SpecialPerson, May 1st, 2009

Truthfully, I had not heard of Asphyx until about two years ago, which perhaps is a little late for a death metal listener of eight years. However, having said that, I feel like I haven't missed much upon actually listening to the album in question. It simply doesn't offer as much of a rewarding experience as "Last One on Earth". If I may say so, the aforesaid album is truly magnificent, and receives a prolonged period of headbanging on my part, in recognition of its creativity and brilliance. On the other hand, "The Rack" is not able to hold even a candle to "Last One on Earth", for lack of sturdy songwriting, dynamics and memorability. Granted, “The Rack” was Asphyx's debut, and room for growth was still available; room which was later wisely utilized, as can be heard on "Last One on Earth" and all other subsequent albums.

With "The Rack", Asphyx present themselves as a primitive death metal band with doom/thrash influences. On a side note, I'm not much of a fan of death metal with doom influences, however, since the album in question reminds me of Autopsy, I can attest to being considerably affectionate towards the material (despite my seemingly harsh criticisms). Getting back on track, the general atmosphere of the album reeks of morbidity, desolation and of barren wastelands, where only the dead lie awake in perpetual torment. The agony is indeed exacerbated by Martin Van Drunen's horrifying vocals; a testament to his powerful work done in both Asphyx and Pestilence (another mighty contender to the death metal throne). The malevolent fury in his voice is undeniable and quite frankly speaking, is also one of the most original death metal vocal styles that I have ever had the pleasure of hearing.

The production leaves little to the imagination, since all instruments are well represented, with particular attention paid to the electric guitar. The tone is very raw, gritty, rotten and with a buzz-saw quality. At times, the riffing comes across as choppy and muffled, but I believe this only adds to the album's charm. The riffs are never able to discern themselves from the general creeping/droning fashion in which the band presents its music. This is due to them being of generic quality, almost akin to Massacre's material. However, the latter was able to imbue their riffs with more fervor and done so in a speedy manner, which improved their situation and prevented their songs from becoming stale. However, that is not to say that all the riffs/material found on "The Rack" are entirely mediocre.

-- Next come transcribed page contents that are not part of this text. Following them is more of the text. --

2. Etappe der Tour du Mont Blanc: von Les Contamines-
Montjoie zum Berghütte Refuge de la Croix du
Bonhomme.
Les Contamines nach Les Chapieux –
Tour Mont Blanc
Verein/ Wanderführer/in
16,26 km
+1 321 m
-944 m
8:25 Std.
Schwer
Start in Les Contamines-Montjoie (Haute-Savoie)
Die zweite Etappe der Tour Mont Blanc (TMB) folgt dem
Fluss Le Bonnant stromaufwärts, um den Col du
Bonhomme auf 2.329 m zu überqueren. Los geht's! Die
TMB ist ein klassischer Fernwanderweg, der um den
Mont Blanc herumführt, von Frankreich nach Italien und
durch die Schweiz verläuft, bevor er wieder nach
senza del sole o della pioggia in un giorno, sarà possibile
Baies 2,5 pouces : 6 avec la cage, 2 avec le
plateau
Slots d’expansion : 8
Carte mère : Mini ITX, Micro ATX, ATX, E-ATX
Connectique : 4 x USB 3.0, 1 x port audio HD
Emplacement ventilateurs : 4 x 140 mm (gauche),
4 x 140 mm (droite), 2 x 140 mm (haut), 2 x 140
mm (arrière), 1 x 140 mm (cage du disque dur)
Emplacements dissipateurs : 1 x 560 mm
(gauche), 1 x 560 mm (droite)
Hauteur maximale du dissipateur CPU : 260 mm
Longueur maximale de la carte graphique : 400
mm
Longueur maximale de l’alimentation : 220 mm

I found that tracks such as "Evocation", "Pages in Blood", and even "The Rack", have moments of ingenuity that can be later found in abundance on "Last One on Earth". The other tracks have their moments, but at times, they came across as being directionless with a jigsaw-puzzle approach to riff phrasing. Cohesion and natural flow seemed to be stunted during certain parts of some tracks, however, it can still be forgiven, as "The Rack" was and is just a debut album. Their songwriting abilities improved vastly on "Last One on Earth", which I would recommend tenfold over "The Rack". Still, if anyone wishes to hear the unrefined beginnings of a band that would go on to create some splendid albums (everything following "The Rack"), then be my guest. Just don't expect greatness, because you simply won't find it here.

On a final note, I chose not to comment on the bass or drums, since they did not contribute anything of great significance to the recording, or employ any ambitious techniques and the like. I will say, however, that the bass did provide a steady, pulsating rhythm that essentially followed the lead of the electric guitar. As well, the drums came across as average with no other purpose than to keeping time. Overall, nothing special, yet not entirely mediocre.